Ekologiczne paliwa? Na polskiej wsi to (na razie) nie przejdzie

Maciej Piwowski
09.04.2019

Za powstawanie zjawiska smogu w naszym kraju w 80% odpowiada tzw. niska emisja, czyli domowe paleniska zasilane węglem oraz odpadami drzewnymi i śmieciami. Stereotypowo sądzimy, że problem ten dotyczy tylko wielkich miast, tymczasem smog dusi też polską wieś. Oddychanie świeżym powietrzem w środowisku wiejskim jest tylko ułudą. Co gorsza, tego problemu nie da się łatwo rozwiązać, bo na przeszkodzie stoją szkodliwe przyzwyczajenia mieszkańców.

Węgiel to podstawowe paliwo na polskiej wsi

Według szacunków około 90% budynków jednorodzinnych zlokalizowanych na wsi jest wyposażonych w węglowe instalacje grzewcze. To wciąż zdecydowanie najpopularniejsze paliwo energetyczne w małych miejscowościach. Mieszkańcy wsi są przyzwyczajeni do ogrzewania domów kotłami węglowymi, niestety w większości przestarzałymi.

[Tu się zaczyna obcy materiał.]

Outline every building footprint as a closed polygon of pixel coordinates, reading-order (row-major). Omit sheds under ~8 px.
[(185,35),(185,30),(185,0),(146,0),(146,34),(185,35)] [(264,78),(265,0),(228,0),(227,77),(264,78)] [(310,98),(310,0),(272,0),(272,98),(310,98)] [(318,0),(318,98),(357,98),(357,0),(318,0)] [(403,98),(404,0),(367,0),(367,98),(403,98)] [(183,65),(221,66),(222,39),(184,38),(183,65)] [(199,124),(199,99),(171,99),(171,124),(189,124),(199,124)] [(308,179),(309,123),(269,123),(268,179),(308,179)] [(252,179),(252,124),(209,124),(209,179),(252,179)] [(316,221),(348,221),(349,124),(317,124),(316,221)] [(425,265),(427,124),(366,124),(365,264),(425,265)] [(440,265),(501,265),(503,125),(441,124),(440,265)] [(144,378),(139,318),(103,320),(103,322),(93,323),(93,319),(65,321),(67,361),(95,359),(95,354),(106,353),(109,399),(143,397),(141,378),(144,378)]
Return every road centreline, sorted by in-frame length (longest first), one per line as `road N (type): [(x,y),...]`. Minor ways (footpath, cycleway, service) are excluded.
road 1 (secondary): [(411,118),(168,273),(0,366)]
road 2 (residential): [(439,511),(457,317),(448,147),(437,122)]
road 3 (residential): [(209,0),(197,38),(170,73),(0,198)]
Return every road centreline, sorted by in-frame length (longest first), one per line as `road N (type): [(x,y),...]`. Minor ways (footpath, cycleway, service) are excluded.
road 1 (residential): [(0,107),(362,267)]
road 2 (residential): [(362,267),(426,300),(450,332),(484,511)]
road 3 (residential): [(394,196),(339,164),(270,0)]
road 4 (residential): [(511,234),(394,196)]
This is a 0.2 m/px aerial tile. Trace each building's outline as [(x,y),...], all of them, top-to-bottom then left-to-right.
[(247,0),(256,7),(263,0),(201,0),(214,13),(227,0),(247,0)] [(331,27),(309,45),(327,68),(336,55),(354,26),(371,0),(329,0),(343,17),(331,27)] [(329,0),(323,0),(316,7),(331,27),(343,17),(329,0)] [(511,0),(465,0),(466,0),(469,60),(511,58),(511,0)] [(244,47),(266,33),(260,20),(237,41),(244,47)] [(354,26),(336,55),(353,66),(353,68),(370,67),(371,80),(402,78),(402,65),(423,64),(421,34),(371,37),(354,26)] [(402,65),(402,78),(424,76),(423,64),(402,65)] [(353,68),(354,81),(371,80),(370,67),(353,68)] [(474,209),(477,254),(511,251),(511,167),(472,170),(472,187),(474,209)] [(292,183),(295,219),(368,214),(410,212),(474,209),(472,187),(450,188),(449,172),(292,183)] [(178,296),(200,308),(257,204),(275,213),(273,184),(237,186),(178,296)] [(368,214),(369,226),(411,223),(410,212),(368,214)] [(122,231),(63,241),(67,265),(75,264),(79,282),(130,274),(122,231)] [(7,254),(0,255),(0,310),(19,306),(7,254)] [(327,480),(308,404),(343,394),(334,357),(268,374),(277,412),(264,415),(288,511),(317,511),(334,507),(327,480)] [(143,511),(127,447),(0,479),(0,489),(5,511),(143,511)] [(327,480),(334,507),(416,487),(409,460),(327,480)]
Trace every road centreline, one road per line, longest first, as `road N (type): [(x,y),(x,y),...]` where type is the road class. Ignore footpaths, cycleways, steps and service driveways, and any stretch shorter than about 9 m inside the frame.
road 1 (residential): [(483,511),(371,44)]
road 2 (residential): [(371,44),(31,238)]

Kocioł węglowy starej generacji emituje do atmosfery dziesięciokrotnie więcej zanieczyszczeń niż konstrukcja spełniająca piątą normę emisji spalin. Jeśli więc sami użytkownicy nie zrozumieją, że korzystając z takich instalacji trują środowisko, siebie i sąsiadów, to nic się w tej materii nie zmieni i polska wieś nadal będzie dusić się pod grubą warstwą smogu.

Problem nie byłby tak poważny, gdyby właściciele kotłów węglowych rzeczywiście spalali w nich węgiel i robili to w najbardziej ekologiczny sposób, czyli metodą rozpalania od góry. Wiadomo jednak, że to tylko pobożne życzenia. Do wiejskich kotłów trafia dosłownie wszystko, również bioodpady, które nie nadają się do spalania w niskiej temperaturze.

Napływowi mieszkańcy i gazyfikacja ratunkiem dla wiejskiego powietrza?

Sytuację poprawia, choć wciąż niewystarczająco, tzw. emigracja wielkomiejska. Coraz więcej Polaków decyduje się na wyprowadzkę na wieś, nie chcąc jednak rezygnować z komfortu, jakie daje mieszkanie w dużym mieście. Stąd też w nowych budynkach znacznie częściej montowane są nowoczesne i ekologiczne źródła ogrzewania, jak pompy ciepła, kotły na pellet czy kotły gazowe.

W zmianie podejścia rdzennych mieszkańców wsi może pomóc również fakt, że Polska jest coraz lepiej zgazyfikowana. Brak dostępu do sieci gazowej był i nadal jest główną przeszkodą na drodze do przejścia na ekologiczne źródło ogrzewania. Rządowe plany zakładają, że do 2022 roku 90% gmin będzie już zgazyfikowanych. Pytanie tylko, czy osoby mające możliwość podłączenia się do sieci gazowej, rzeczywiście z tego skorzystają.